The Value Driven Agile Transformation
We are almost to the end of the first chapter. This section of the book gives an overview of some of the major concepts around this idea of a value driven agile transformation. It a nutshell, we are talking about finding your critical path… your primary constraints… and start getting better at doing that first. There is some work around figuring out what that constraint is, but we are going to help with that too. After this, I am going to start explaining how we plan to layout the book’s structure.
Value Driven Agile Transformation is about understanding what your organization values and how it delivers value to its customers. Once we understand clearly what is valuable to our business, we’ll assess the organizational structures and processes you’ll need to create that value. We don’t need to get better delivering everything, just those areas of your business that are going to help move value out the door faster. The idea is that we’ll build agile teams around those parts of your business most likely to create valuable outcomes. This is where you will invest in process improvement and change.
As you progressively assess your organization looking for improvement opportunities, you always focus on the next most important area to improve; and you’ll build more agile teams around those capabilities. You’ll replicate what you have learned adopting agile with your first team and replicate that success across many teams. Once you are good at developing working agile teams, it is time to get more than one team working together to deliver more complex project deliverables. This involves a more robust look at agile project management that just isn’t possible until teams can reliably deliver.
Next we have to look at coordinating multiple initiatives through the organization so we can reliably and predictably deliver more than one project at a time. Trying to get many projects running simultaneously is the area of agile portfolio management. To this point, we will have extended much of what we know about agile to work in larger enterprises, but to address agile portfolio management, we will heavily leverage Lean and Kanban concepts as well as Goldratt’s theory of constraints.

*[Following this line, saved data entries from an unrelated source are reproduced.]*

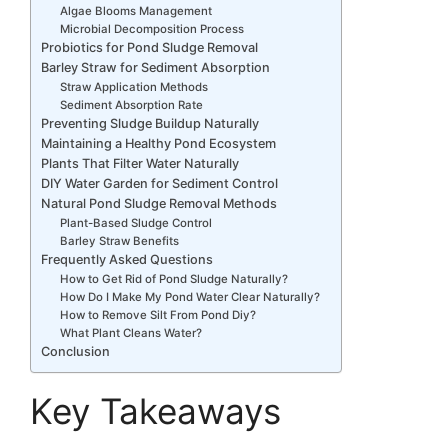
Algae Blooms Management
Microbial Decomposition Process
Probiotics for Pond Sludge Removal
Barley Straw for Sediment Absorption
Straw Application Methods
Sediment Absorption Rate
Preventing Sludge Buildup Naturally
Maintaining a Healthy Pond Ecosystem
Plants That Filter Water Naturally
DIY Water Garden for Sediment Control
Natural Pond Sludge Removal Methods
Plant-Based Sludge Control
Barley Straw Benefits
Frequently Asked Questions
How to Get Rid of Pond Sludge Naturally?
How Do I Make My Pond Water Clear Naturally?
How to Remove Silt From Pond Diy?
What Plant Cleans Water?
Conclusion
Key Takeaways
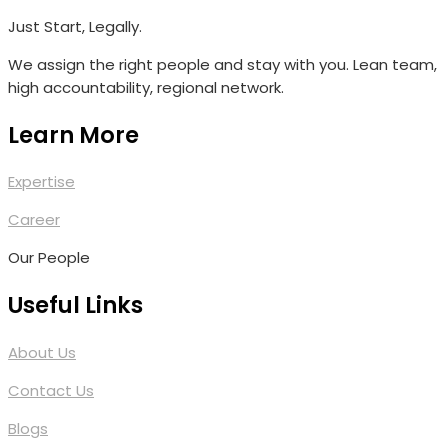
Just Start, Legally.
We assign the right people and stay with you. Lean team,
high accountability, regional network.
Learn More
Expertise
Career
Our People
Useful Links
About Us
Contact Us
Blogs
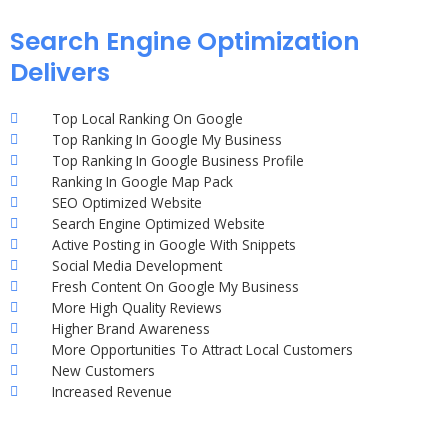
Search Engine Optimization
Delivers
Top Local Ranking On Google
Top Ranking In Google My Business
Top Ranking In Google Business Profile
Ranking In Google Map Pack
SEO Optimized Website
Search Engine Optimized Website
Active Posting in Google With Snippets
Social Media Development
Fresh Content On Google My Business
More High Quality Reviews
Higher Brand Awareness
More Opportunities To Attract Local Customers
New Customers
Increased Revenue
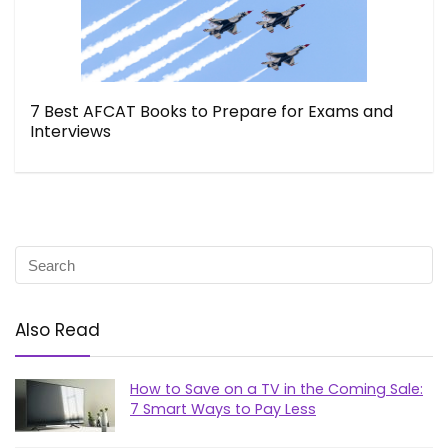
7 Best AFCAT Books to Prepare for Exams and
Interviews
Also Read
How to Save on a TV in the Coming Sale:
7 Smart Ways to Pay Less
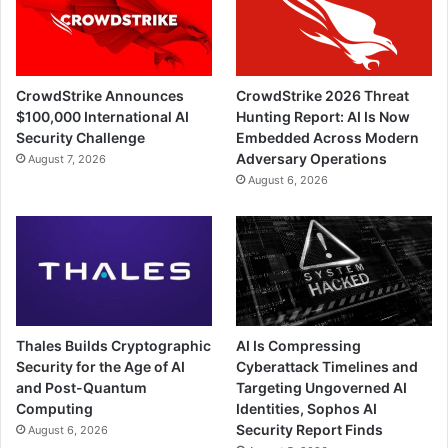
CrowdStrike Announces
CrowdStrike 2026 Threat
$100,000 International AI
Hunting Report: AI Is Now
Security Challenge
Embedded Across Modern
Adversary Operations
August 7, 2026
August 6, 2026
Thales Builds Cryptographic
AI Is Compressing
Security for the Age of AI
Cyberattack Timelines and
and Post-Quantum
Targeting Ungoverned AI
Computing
Identities, Sophos AI
Security Report Finds
August 6, 2026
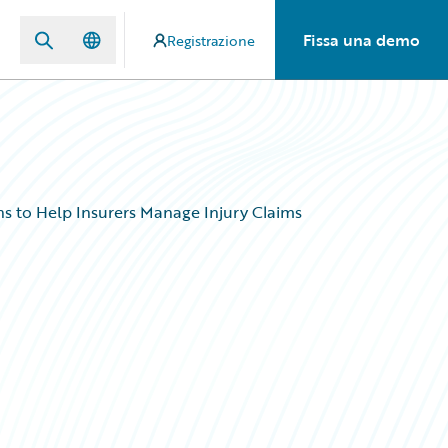
Fissa una demo
Registrazione
s to Help Insurers Manage Injury Claims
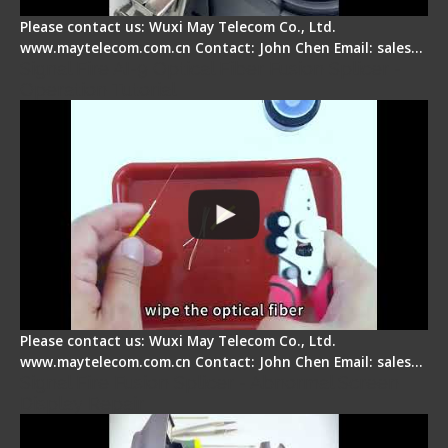
Please contact us: Wuxi May Telecom Co., Ltd.
www.maytelecom.com.cn Contact: John Chen Email: sales…
Signal Fire AI-9 Optical Fiber Fusion Splicer -
Operation Tutorial
Please contact us: Wuxi May Telecom Co., Ltd.
www.maytelecom.com.cn Contact: John Chen Email: sales…
Signal Fire Fusion Splicer - Abnormal Screen
Display Repair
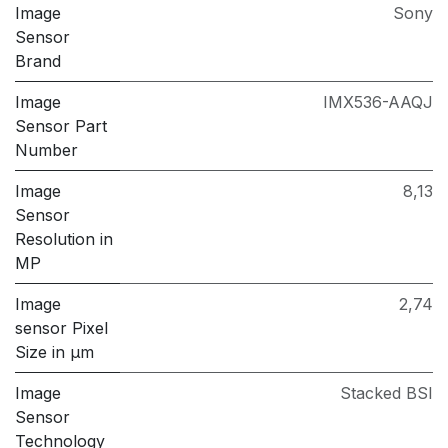
Image
Sony
Sensor
Brand
Image
IMX536-AAQJ
Sensor Part
Number
Image
8,13
Sensor
Resolution in
MP
Image
2,74
sensor Pixel
Size in μm
Image
Stacked BSI
Sensor
Technology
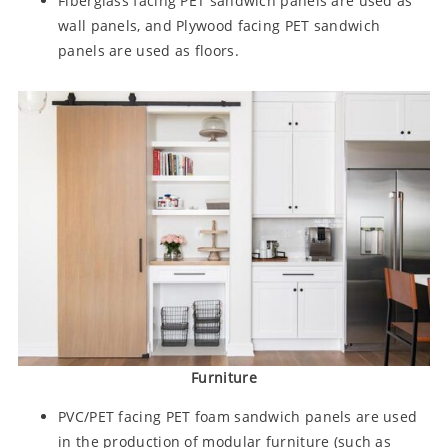
Fiberglass facing PET sandwich panels are used as
wall panels, and Plywood facing PET sandwich
panels are used as floors.
Furniture
PVC/PET facing PET foam sandwich panels are used
in the production of modular furniture (such as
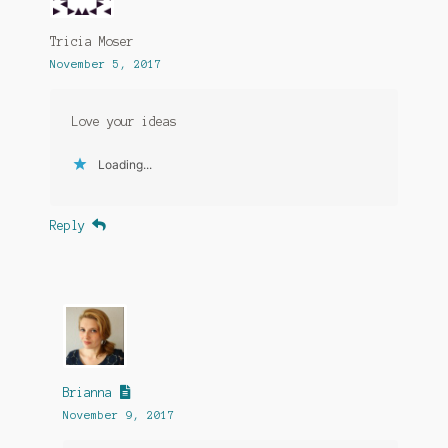
Tricia Moser
November 5, 2017
Love your ideas
Loading...
Reply
Brianna
November 9, 2017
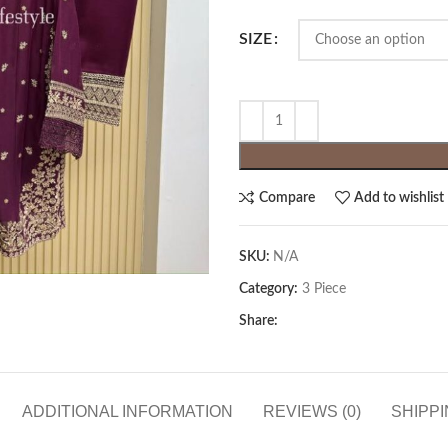
SIZE
Compare
Add to wishlist
SKU:
N/A
Category:
3 Piece
Share:
ADDITIONAL INFORMATION
REVIEWS (0)
SHIPPI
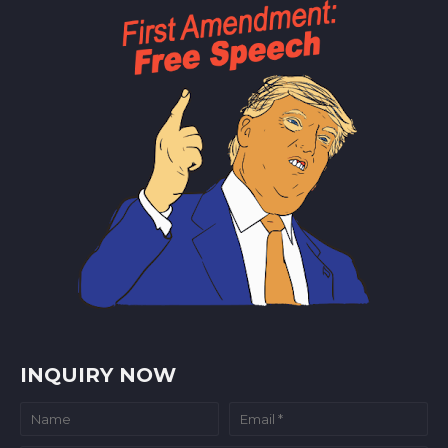
INQUIRY NOW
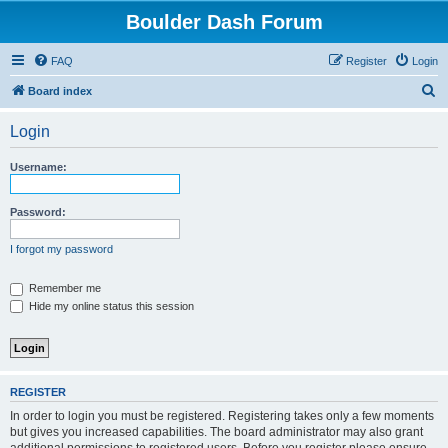
Boulder Dash Forum
FAQ
Register
Login
S
Board index
e
Login
a
r
Username:
c
h
Password:
I forgot my password
Remember me
Hide my online status this session
REGISTER
In order to login you must be registered. Registering takes only a few moments
but gives you increased capabilities. The board administrator may also grant
additional permissions to registered users. Before you register please ensure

When we talk about enterprise agile transformations, we are suggesting an enterprise that systematically focuses on its next improvement opportunity. One that builds agile teams around those delivery capabilities, and incrementally adopts program and portfolio management and ultimately learns how to manage the flow of value across all components of the larger delivery organization. At true enterprise scale, this including upstream capabilities like marketing and sales as well as downstream capabilities like deployment and support.
This approach requires top down leadership and a bottom up implementation. One where leadership sets the direction and establishes constraints, but with teams that are empowered to operate within those constraints. It requires us to understand how our company creates value, the mechanisms by which that value is created, and how we can most improve to deliver that value. It is a solution that is respectful of the overall organizational systems in which value is delivered. This approach recognizes that financial resources are not unlimited and that we have to invest in ways most likely to yield business outcomes.
We want to recommend an approach that respects the individual and makes work a fun place to be. We want to help you create an environment where people are respected and empowered and challenged to deliver more than they thought they ever might. We also want an environment that is laser focused on business outcomes and creating shareholder value. Unless we are selling products, businesses will not be in business for very long. This is not agile for agile’s sake.